TASK ITEM: In this exercise, the entries below include pictures. Repeat exactly the lines from the line with "after the n" to the line with "navigation by type", including both, but without the pictures.

___ PROVIDED INFORMATION ___

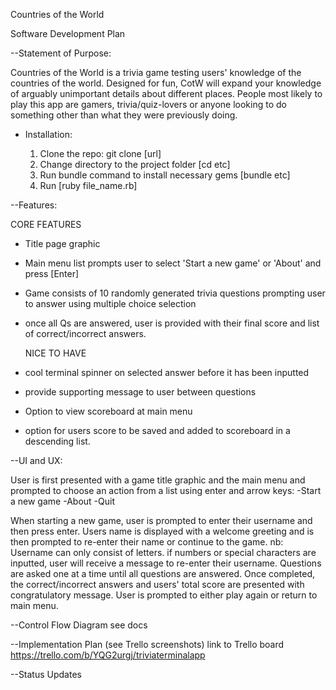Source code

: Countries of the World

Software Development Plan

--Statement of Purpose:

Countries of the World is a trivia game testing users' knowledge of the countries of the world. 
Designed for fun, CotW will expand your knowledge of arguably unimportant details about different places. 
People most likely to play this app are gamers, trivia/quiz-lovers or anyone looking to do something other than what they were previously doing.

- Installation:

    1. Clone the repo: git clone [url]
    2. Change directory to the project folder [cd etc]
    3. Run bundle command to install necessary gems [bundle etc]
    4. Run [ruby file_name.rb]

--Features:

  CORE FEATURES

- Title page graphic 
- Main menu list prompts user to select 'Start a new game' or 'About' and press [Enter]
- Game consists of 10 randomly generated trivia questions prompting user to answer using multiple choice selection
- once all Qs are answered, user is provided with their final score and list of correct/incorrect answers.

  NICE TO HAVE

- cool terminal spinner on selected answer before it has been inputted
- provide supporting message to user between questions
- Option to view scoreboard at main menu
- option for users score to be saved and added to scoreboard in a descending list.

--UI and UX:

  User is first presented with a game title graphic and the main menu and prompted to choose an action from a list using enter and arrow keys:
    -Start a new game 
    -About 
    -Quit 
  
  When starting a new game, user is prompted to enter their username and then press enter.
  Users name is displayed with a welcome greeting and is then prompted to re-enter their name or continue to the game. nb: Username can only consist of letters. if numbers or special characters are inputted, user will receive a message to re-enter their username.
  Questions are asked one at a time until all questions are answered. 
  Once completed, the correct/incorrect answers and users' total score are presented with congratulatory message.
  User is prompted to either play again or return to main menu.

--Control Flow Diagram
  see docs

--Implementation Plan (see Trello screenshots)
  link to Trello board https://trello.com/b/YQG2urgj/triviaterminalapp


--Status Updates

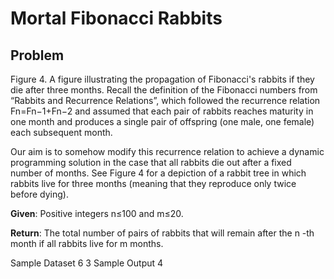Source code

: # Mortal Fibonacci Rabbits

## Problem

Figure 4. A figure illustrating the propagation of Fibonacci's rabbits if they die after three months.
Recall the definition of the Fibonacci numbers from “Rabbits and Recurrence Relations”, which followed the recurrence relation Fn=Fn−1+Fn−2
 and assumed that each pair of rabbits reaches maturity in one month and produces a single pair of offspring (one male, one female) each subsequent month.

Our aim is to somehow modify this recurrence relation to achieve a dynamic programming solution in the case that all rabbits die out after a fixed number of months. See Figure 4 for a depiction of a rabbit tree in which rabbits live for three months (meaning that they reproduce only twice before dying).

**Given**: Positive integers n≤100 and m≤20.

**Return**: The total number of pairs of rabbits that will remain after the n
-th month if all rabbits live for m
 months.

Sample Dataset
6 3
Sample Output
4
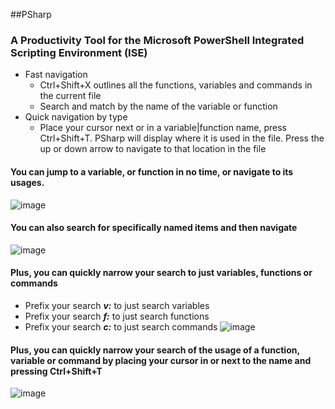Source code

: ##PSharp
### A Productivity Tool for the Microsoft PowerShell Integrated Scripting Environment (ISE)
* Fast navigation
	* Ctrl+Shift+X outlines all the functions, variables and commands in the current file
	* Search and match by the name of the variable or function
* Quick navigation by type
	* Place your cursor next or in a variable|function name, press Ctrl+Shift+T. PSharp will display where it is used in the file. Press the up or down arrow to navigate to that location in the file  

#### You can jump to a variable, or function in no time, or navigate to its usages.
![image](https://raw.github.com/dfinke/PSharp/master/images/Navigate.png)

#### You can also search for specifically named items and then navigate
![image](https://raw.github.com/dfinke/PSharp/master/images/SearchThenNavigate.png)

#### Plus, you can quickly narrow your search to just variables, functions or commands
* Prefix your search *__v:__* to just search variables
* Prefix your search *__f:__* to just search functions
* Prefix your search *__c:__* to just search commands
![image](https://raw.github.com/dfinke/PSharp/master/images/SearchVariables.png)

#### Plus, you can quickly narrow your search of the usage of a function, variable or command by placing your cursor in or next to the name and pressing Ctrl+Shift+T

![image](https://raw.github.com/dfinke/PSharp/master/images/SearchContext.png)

___

ANSWER TO THIS PROBLEM:
**Return**: The total number of pairs of rabbits that will remain after the n
-th month if all rabbits live for m
 months.

Sample Dataset
6 3
Sample Output
4
Source code

: ##PSharp
### A Productivity Tool for the Microsoft PowerShell Integrated Scripting Environment (ISE)
* Fast navigation
	* Ctrl+Shift+X outlines all the functions, variables and commands in the current file
	* Search and match by the name of the variable or function
* Quick navigation by type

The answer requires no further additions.